Data entries:
++++
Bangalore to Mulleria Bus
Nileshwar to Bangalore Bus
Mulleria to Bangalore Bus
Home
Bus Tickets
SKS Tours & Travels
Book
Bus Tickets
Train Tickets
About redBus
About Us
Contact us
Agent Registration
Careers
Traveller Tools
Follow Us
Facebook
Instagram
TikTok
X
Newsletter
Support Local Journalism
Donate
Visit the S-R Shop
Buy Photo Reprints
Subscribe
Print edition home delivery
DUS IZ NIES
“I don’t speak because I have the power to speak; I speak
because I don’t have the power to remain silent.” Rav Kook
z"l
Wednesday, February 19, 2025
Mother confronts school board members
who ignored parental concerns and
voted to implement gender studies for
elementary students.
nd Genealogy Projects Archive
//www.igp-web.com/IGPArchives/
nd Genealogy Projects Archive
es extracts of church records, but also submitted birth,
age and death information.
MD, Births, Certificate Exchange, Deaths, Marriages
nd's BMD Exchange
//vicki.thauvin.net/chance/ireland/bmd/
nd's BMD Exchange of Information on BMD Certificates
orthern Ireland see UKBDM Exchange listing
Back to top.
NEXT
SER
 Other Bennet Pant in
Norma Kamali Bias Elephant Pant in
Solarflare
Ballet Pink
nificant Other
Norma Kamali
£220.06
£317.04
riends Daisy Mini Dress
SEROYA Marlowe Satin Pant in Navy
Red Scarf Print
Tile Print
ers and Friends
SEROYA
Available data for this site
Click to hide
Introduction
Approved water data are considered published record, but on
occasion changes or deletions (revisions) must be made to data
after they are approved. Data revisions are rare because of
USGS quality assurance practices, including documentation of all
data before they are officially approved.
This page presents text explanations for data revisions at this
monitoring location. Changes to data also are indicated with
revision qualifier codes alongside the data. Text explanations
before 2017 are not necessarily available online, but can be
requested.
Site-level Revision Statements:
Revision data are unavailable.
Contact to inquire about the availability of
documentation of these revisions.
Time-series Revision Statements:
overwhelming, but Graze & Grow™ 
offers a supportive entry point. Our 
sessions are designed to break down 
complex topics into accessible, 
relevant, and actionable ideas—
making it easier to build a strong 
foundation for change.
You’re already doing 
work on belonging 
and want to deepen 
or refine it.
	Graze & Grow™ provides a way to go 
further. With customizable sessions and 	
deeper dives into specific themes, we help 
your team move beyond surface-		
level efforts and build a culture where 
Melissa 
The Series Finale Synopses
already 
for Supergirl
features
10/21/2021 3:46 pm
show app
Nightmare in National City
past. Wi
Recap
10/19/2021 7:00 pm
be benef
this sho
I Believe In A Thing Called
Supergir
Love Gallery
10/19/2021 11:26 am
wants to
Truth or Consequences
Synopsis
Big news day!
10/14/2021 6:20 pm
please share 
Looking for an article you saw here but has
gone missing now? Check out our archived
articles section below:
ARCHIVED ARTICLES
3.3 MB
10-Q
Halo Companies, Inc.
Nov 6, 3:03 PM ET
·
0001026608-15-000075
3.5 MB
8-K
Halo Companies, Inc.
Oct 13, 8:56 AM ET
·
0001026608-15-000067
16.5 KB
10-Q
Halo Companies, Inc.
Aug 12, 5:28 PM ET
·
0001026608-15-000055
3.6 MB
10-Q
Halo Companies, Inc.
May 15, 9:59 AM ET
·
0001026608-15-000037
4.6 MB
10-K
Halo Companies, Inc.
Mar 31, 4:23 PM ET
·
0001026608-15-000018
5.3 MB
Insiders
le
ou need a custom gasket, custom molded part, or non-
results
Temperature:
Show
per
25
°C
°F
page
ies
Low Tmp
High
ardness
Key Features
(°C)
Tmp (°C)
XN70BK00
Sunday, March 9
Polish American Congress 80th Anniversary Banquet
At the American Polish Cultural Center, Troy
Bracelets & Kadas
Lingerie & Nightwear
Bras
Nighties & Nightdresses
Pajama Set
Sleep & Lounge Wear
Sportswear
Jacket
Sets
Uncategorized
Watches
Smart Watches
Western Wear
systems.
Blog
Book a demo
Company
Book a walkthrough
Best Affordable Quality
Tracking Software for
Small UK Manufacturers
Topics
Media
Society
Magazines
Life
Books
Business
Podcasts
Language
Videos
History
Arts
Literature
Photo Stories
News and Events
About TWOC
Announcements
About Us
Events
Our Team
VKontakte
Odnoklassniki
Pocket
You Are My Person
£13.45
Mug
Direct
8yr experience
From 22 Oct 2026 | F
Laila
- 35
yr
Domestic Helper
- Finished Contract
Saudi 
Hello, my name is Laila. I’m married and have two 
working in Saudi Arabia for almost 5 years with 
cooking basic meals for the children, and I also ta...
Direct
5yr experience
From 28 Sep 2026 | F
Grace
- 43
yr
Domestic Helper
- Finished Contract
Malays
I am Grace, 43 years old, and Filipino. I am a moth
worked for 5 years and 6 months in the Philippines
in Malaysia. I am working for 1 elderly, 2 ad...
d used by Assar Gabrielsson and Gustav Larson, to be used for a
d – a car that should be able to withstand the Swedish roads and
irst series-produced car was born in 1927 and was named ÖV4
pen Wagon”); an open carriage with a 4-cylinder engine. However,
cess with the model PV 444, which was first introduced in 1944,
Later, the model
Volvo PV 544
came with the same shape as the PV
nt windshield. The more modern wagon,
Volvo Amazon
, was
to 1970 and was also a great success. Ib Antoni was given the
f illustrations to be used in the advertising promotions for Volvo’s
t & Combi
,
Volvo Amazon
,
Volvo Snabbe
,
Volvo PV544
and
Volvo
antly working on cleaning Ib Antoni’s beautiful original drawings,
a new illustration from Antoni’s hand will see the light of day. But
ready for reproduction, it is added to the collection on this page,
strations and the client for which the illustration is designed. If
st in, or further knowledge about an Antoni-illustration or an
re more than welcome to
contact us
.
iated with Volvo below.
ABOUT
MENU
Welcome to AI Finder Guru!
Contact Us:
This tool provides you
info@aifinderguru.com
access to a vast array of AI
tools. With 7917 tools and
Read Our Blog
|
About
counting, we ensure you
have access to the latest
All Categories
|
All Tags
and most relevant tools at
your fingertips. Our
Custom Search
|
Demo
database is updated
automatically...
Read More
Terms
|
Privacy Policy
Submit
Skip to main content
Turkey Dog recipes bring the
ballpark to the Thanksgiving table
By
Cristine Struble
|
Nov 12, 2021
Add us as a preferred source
++++
> [TASK DESCRIPTION] The answer must be the full data, repeated word for word.

> [TASK SOLUTION]
Bangalore to Mulleria Bus
Nileshwar to Bangalore Bus
Mulleria to Bangalore Bus
Home
Bus Tickets
SKS Tours & Travels
Book
Bus Tickets
Train Tickets
About redBus
About Us
Contact us
Agent Registration
Careers
Traveller Tools
Follow Us
Facebook
Instagram
TikTok
X
Newsletter
Support Local Journalism
Donate
Visit the S-R Shop
Buy Photo Reprints
Subscribe
Print edition home delivery
DUS IZ NIES
“I don’t speak because I have the power to speak; I speak
because I don’t have the power to remain silent.” Rav Kook
z"l
Wednesday, February 19, 2025
Mother confronts school board members
who ignored parental concerns and
voted to implement gender studies for
elementary students.
nd Genealogy Projects Archive
//www.igp-web.com/IGPArchives/
nd Genealogy Projects Archive
es extracts of church records, but also submitted birth,
age and death information.
MD, Births, Certificate Exchange, Deaths, Marriages
nd's BMD Exchange
//vicki.thauvin.net/chance/ireland/bmd/
nd's BMD Exchange of Information on BMD Certificates
orthern Ireland see UKBDM Exchange listing
Back to top.
NEXT
SER
 Other Bennet Pant in
Norma Kamali Bias Elephant Pant in
Solarflare
Ballet Pink
nificant Other
Norma Kamali
£220.06
£317.04
riends Daisy Mini Dress
SEROYA Marlowe Satin Pant in Navy
Red Scarf Print
Tile Print
ers and Friends
SEROYA
Available data for this site
Click to hide
Introduction
Approved water data are considered published record, but on
occasion changes or deletions (revisions) must be made to data
after they are approved. Data revisions are rare because of
USGS quality assurance practices, including documentation of all
data before they are officially approved.
This page presents text explanations for data revisions at this
monitoring location. Changes to data also are indicated with
revision qualifier codes alongside the data. Text explanations
before 2017 are not necessarily available online, but can be
requested.
Site-level Revision Statements:
Revision data are unavailable.
Contact to inquire about the availability of
documentation of these revisions.
Time-series Revision Statements:
overwhelming, but Graze & Grow™ 
offers a supportive entry point. Our 
sessions are designed to break down 
complex topics into accessible, 
relevant, and actionable ideas—
making it easier to build a strong 
foundation for change.
You’re already doing 
work on belonging 
and want to deepen 
or refine it.
	Graze & Grow™ provides a way to go 
further. With customizable sessions and 	
deeper dives into specific themes, we help 
your team move beyond surface-		
level efforts and build a culture where 
Melissa 
The Series Finale Synopses
already 
for Supergirl
features
10/21/2021 3:46 pm
show app
Nightmare in National City
past. Wi
Recap
10/19/2021 7:00 pm
be benef
this sho
I Believe In A Thing Called
Supergir
Love Gallery
10/19/2021 11:26 am
wants to
Truth or Consequences
Synopsis
Big news day!
10/14/2021 6:20 pm
please share 
Looking for an article you saw here but has
gone missing now? Check out our archived
articles section below:
ARCHIVED ARTICLES
3.3 MB
10-Q
Halo Companies, Inc.
Nov 6, 3:03 PM ET
·
0001026608-15-000075
3.5 MB
8-K
Halo Companies, Inc.
Oct 13, 8:56 AM ET
·
0001026608-15-000067
16.5 KB
10-Q
Halo Companies, Inc.
Aug 12, 5:28 PM ET
·
0001026608-15-000055
3.6 MB
10-Q
Halo Companies, Inc.
May 15, 9:59 AM ET
·
0001026608-15-000037
4.6 MB
10-K
Halo Companies, Inc.
Mar 31, 4:23 PM ET
·
0001026608-15-000018
5.3 MB
Insiders
le
ou need a custom gasket, custom molded part, or non-
results
Temperature:
Show
per
25
°C
°F
page
ies
Low Tmp
High
ardness
Key Features
(°C)
Tmp (°C)
XN70BK00
Sunday, March 9
Polish American Congress 80th Anniversary Banquet
At the American Polish Cultural Center, Troy
Bracelets & Kadas
Lingerie & Nightwear
Bras
Nighties & Nightdresses
Pajama Set
Sleep & Lounge Wear
Sportswear
Jacket
Sets
Uncategorized
Watches
Smart Watches
Western Wear
systems.
Blog
Book a demo
Company
Book a walkthrough
Best Affordable Quality
Tracking Software for
Small UK Manufacturers
Topics
Media
Society
Magazines
Life
Books
Business
Podcasts
Language
Videos
History
Arts
Literature
Photo Stories
News and Events
About TWOC
Announcements
About Us
Events
Our Team
VKontakte
Odnoklassniki
Pocket
You Are My Person
£13.45
Mug
Direct
8yr experience
From 22 Oct 2026 | F
Laila
- 35
yr
Domestic Helper
- Finished Contract
Saudi 
Hello, my name is Laila. I’m married and have two 
working in Saudi Arabia for almost 5 years with 
cooking basic meals for the children, and I also ta...
Direct
5yr experience
From 28 Sep 2026 | F
Grace
- 43
yr
Domestic Helper
- Finished Contract
Malays
I am Grace, 43 years old, and Filipino. I am a moth
worked for 5 years and 6 months in the Philippines
in Malaysia. I am working for 1 elderly, 2 ad...
d used by Assar Gabrielsson and Gustav Larson, to be used for a
d – a car that should be able to withstand the Swedish roads and
irst series-produced car was born in 1927 and was named ÖV4
pen Wagon”); an open carriage with a 4-cylinder engine. However,
cess with the model PV 444, which was first introduced in 1944,
Later, the model
Volvo PV 544
came with the same shape as the PV
nt windshield. The more modern wagon,
Volvo Amazon
, was
to 1970 and was also a great success. Ib Antoni was given the
f illustrations to be used in the advertising promotions for Volvo’s
t & Combi
,
Volvo Amazon
,
Volvo Snabbe
,
Volvo PV544
and
Volvo
antly working on cleaning Ib Antoni’s beautiful original drawings,
a new illustration from Antoni’s hand will see the light of day. But
ready for reproduction, it is added to the collection on this page,
strations and the client for which the illustration is designed. If
st in, or further knowledge about an Antoni-illustration or an
re more than welcome to
contact us
.
iated with Volvo below.
ABOUT
MENU
Welcome to AI Finder Guru!
Contact Us:
This tool provides you
info@aifinderguru.com
access to a vast array of AI
tools. With 7917 tools and
Read Our Blog
|
About
counting, we ensure you
have access to the latest
All Categories
|
All Tags
and most relevant tools at
your fingertips. Our
Custom Search
|
Demo
database is updated
automatically...
Read More
Terms
|
Privacy Policy
Submit
Skip to main content
Turkey Dog recipes bring the
ballpark to the Thanksgiving table
By
Cristine Struble
|
Nov 12, 2021
Add us as a preferred source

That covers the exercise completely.